Beim bargeldlosen Bezahlen sind die Deutschen wahrlich keine Vorreiter. Dennoch nehmen diese Transaktionen zu – und lassen Bargeld-Kritiker hoffen.

          Die Deutschen halten am Bargeld fest. Zu diesem Ergebnis kommt eine am Mittwoch veröffentlichte Studie der Beratungsgesellschaft Boston Consulting Group (BCG). Zwischen den Jahren 2010 und 2016 wuchsen die bargeldlosen Zahlungen in Deutschland jedes Jahr um 7 Prozent der Transaktionen pro Kopf. Selbst in Ländern, die ebenfalls zu den Nachzüglern in modernen Zahlungsmethoden zählen, war es mehr: In Portugal wurde für diesen Zeitraum ein Wachstum von 9,8 Prozent gemessen und in Österreich von 8,2 Prozent.

          Markus Frühauf

          Redakteur in der Wirtschaft.

          Nur Italien und Spanien liegen mit 4,5 Prozent und 2,1 Prozent hinter Deutschland. Spitzenreiter beim bargeldlosen Bezahlen sind die Vereinigten Staaten, Australien, Großbritannien und Skandinavien. Bargeldlose Zahlungen gehörten in diesen Ländern zum Alltag, sagte der leitende BCG-Partner Niclas Storz. „Unabhängig von der Höhe wird in diesen Ländern nahezu jede Transaktion bargeldlos abgewickelt.“

          Bargeldloses Bezahlen wird auch in Deutschland zunehmen

          Bis zum Jahr 2026 erwarten die BCG-Berater ein Wachstum der bargeldlosen Transaktionen von 3 Prozent in Deutschland. In der vergangenen Woche hatten die französische Beratungsgesellschaft Cap Gemini und die Bank BNP Paribas ebenfalls eine Studie zum bargeldlosen Bezahlen vorgelegt (F.A.Z. vom 10. Oktober). Hier schnitt Deutschland allerdings gut ab: Demnach stiegen die bargeldlosen Zahlungen hierzulande allein im Jahr 2015 um 8,8 Prozent auf 19,6 Milliarden Transaktionen.

          In den Industrieländern belief sich die Zunahme auf 6,8 Prozent. Dagegen bezieht sich die Betrachtung von BCG auf den längeren Zeitraum von 2010 bis 2016. In Deutschland werden im Durchschnitt jährlich 168 Transaktionen pro Kopf ohne Bargeld ausgeführt. In Norwegen sind es doppelt so viele und in den Vereinigten Staaten 269 Transaktionen.

          Trotzdem stellt BCG in Deutschland eine Zurückhaltung fest, die unter anderem auf infrastrukturelle Probleme im Zahlungsverkehr sowie die emotionale Zurückhaltung der Kunden zurückzuführen ist. So gebe es in Deutschland nicht ausreichend bargeldlose Bezahlmöglichkeiten, und es fehlten oft innovative Anbieter von mobilen Zahlungslösungen. Insbesondere für kleine Beträge würden in Deutschland nur Barzahlungen akzeptiert und Kartenzahlungen verwehrt.

          Zudem werden die Vorstöße zur Verringerung von Barzahlungen in Deutschland von einer breiten Masse kritisch gesehen. Das Bezahlen mit Bargeld ermöglicht eine Anonymität, die mit Kartenzahlungen nicht möglich ist.

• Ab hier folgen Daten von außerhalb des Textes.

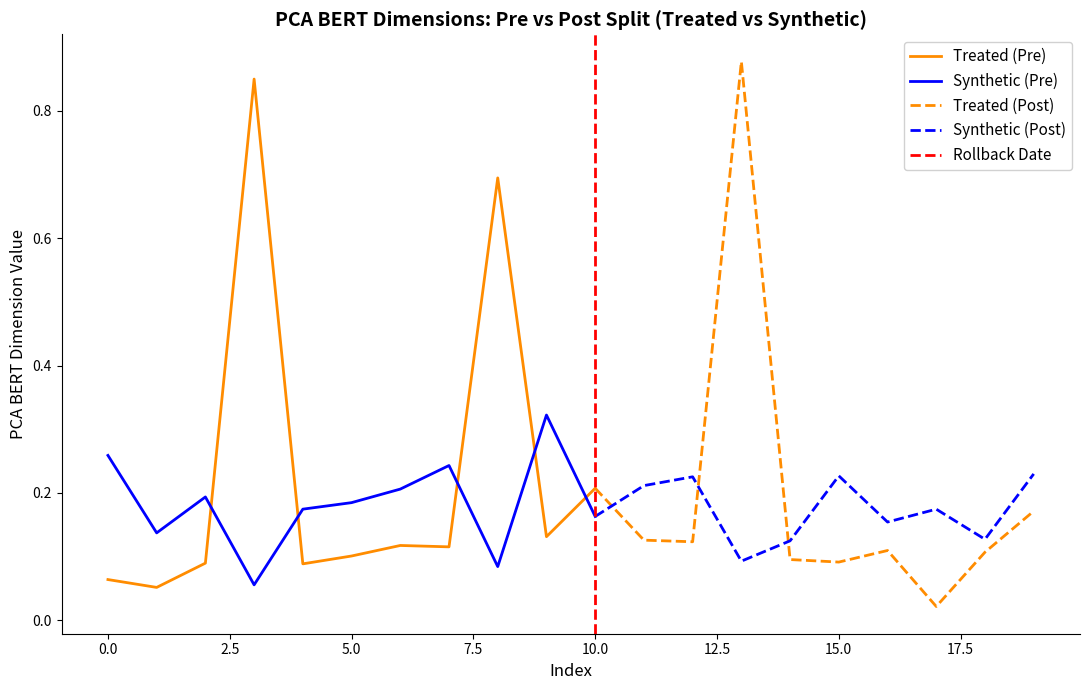

At which category does the chart reach its minimum across all series?

17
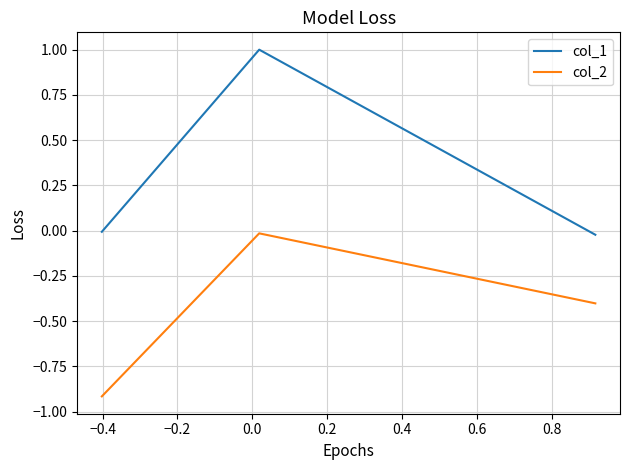

Which series has the largest range (max minus min)?

col_1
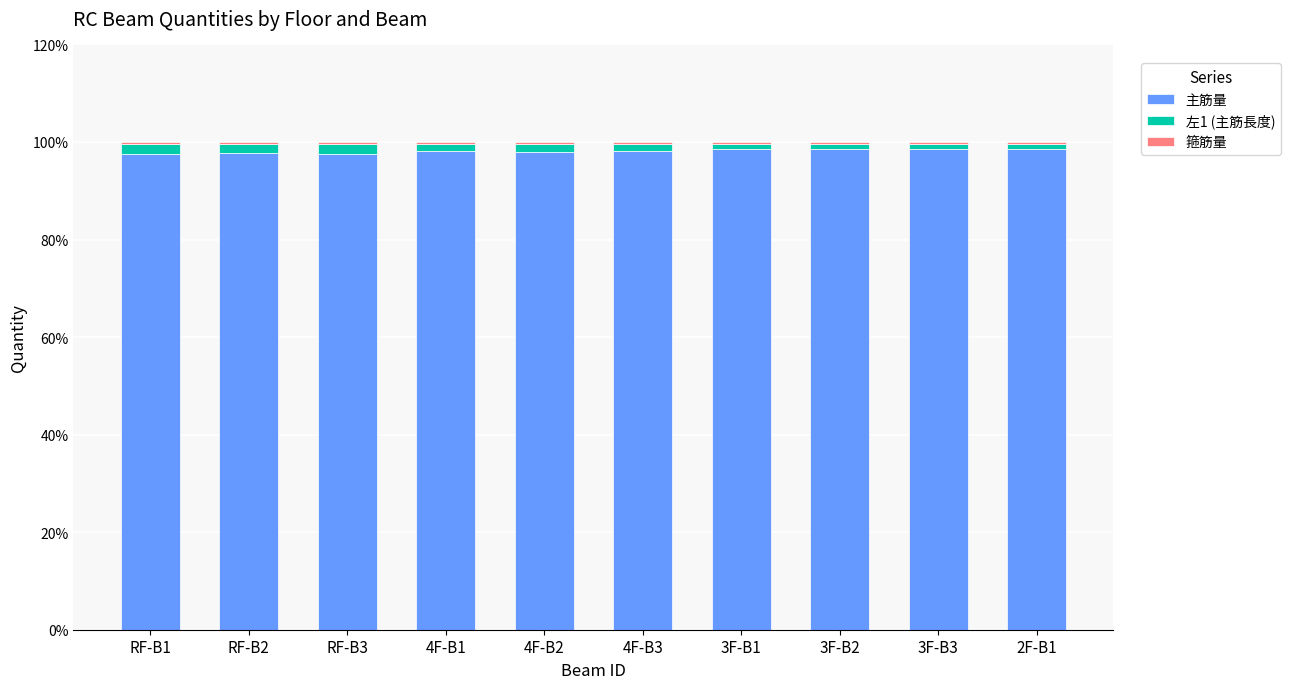

What is the sum of all 主筋量 values?

981.1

Das wiederum kritisieren die Bargeldgegner, von denen der Wirtschaftswissenschaftler Kenneth Rogoff einer der prominentesten Vertreter ist. Die Anonymität des Bargelds werde für kriminelle Zwecke wie Steuerhinterziehung oder Drogenhandel ausgenutzt.

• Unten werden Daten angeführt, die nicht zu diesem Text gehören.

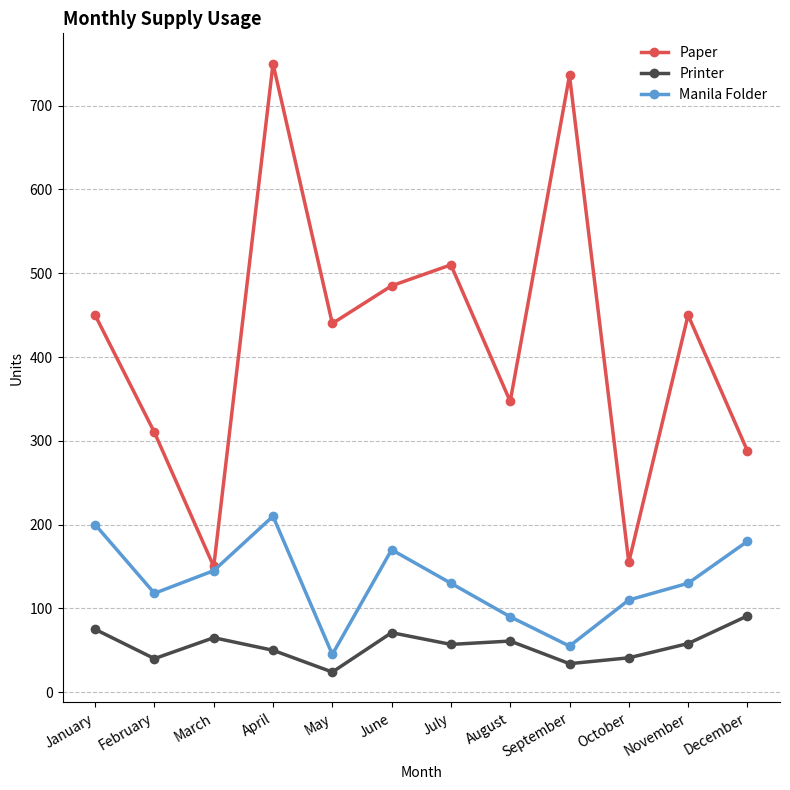

True or false: Printer and Paper intersect in this chart.

False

          BCG sieht im bargeldlosen Zahlungsverkehr ein hohes Ertragspotential für Banken. Im Jahr 2016 beliefen sich die Erlöse daraus in der ganzen Welt auf knapp 1,2 Billionen Dollar. Bis zum Jahr 2026 wird der zu verteilende Kuchen um 0,9 Billionen Dollar auf dann 2,1 Billionen Dollar wachsen. Als Gründe für den Anstieg nennen die BCG-Berater die immer stärkere Verbreitung von bargeldlosen Zahlungen sowie das Wachstum in den Schwellenländern. Dort erfreuen sich bargeldlose Zahlungen einer immer größeren Beliebtheit.